-- BEGIN DATA IN THIS EXERCISE --

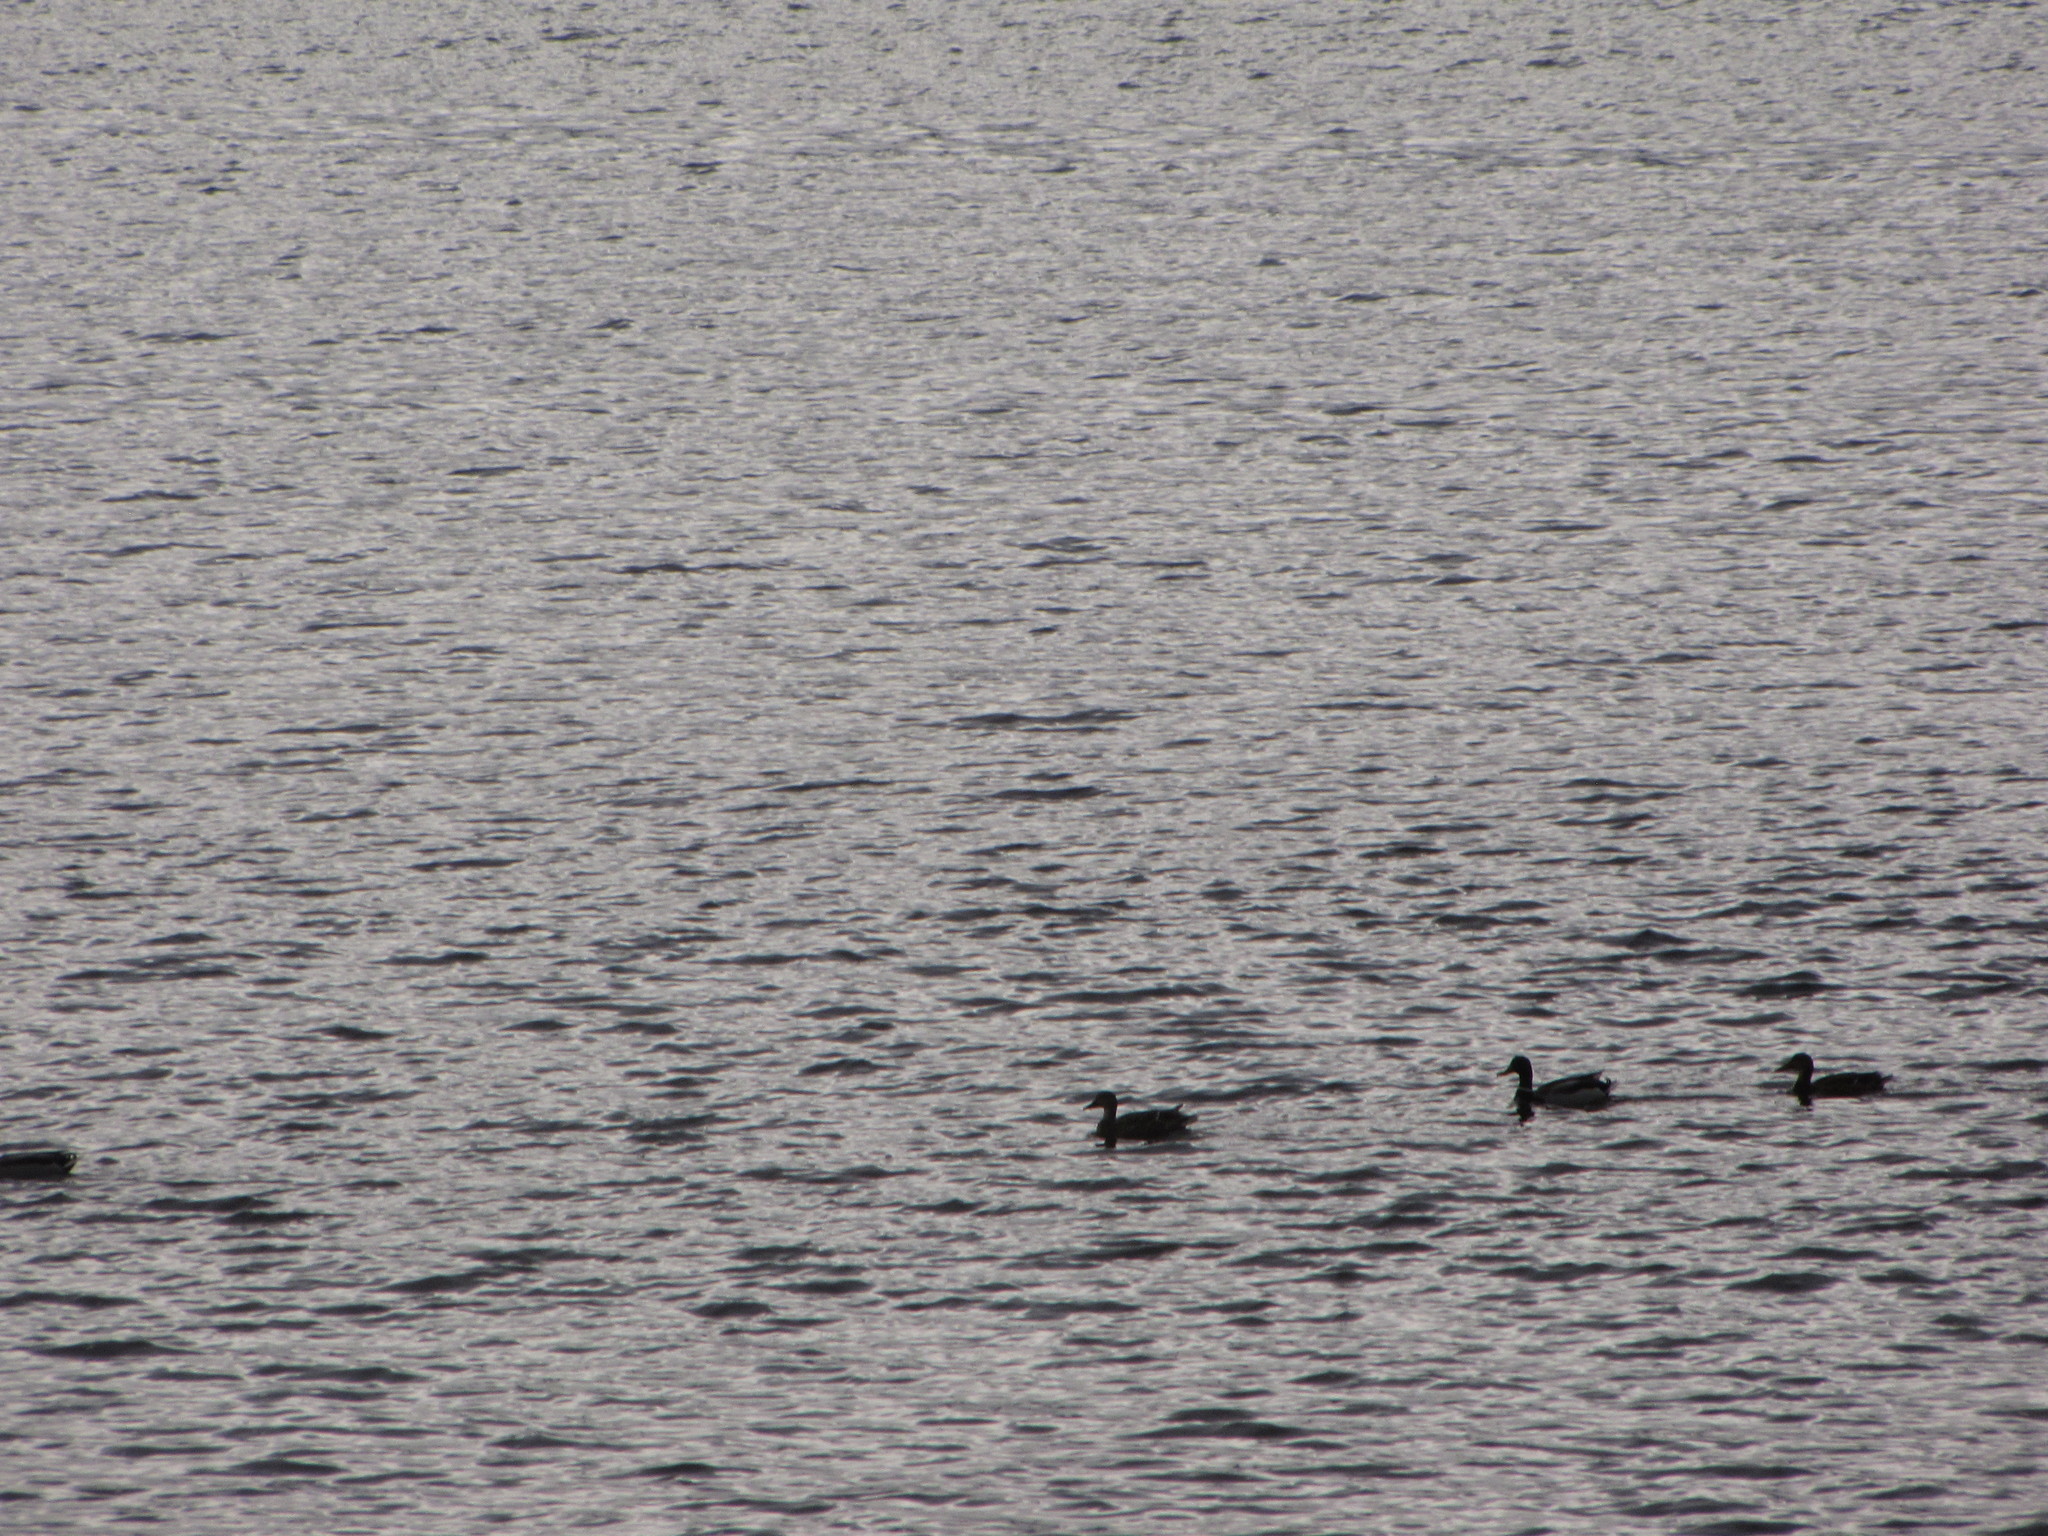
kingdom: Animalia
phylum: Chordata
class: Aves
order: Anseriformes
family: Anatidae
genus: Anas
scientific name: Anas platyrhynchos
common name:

-- END DATA IN THIS EXERCISE --

BRIEF: Recast each line of the entries above as a JSON list of strings, one string per line, omitting blank lines and excluding the pictures.

EXERCISE RESPONSE:
[
  "kingdom: Animalia",
  "phylum: Chordata",
  "class: Aves",
  "order: Anseriformes",
  "family: Anatidae",
  "genus: Anas",
  "scientific name: Anas platyrhynchos",
  "common name:"
]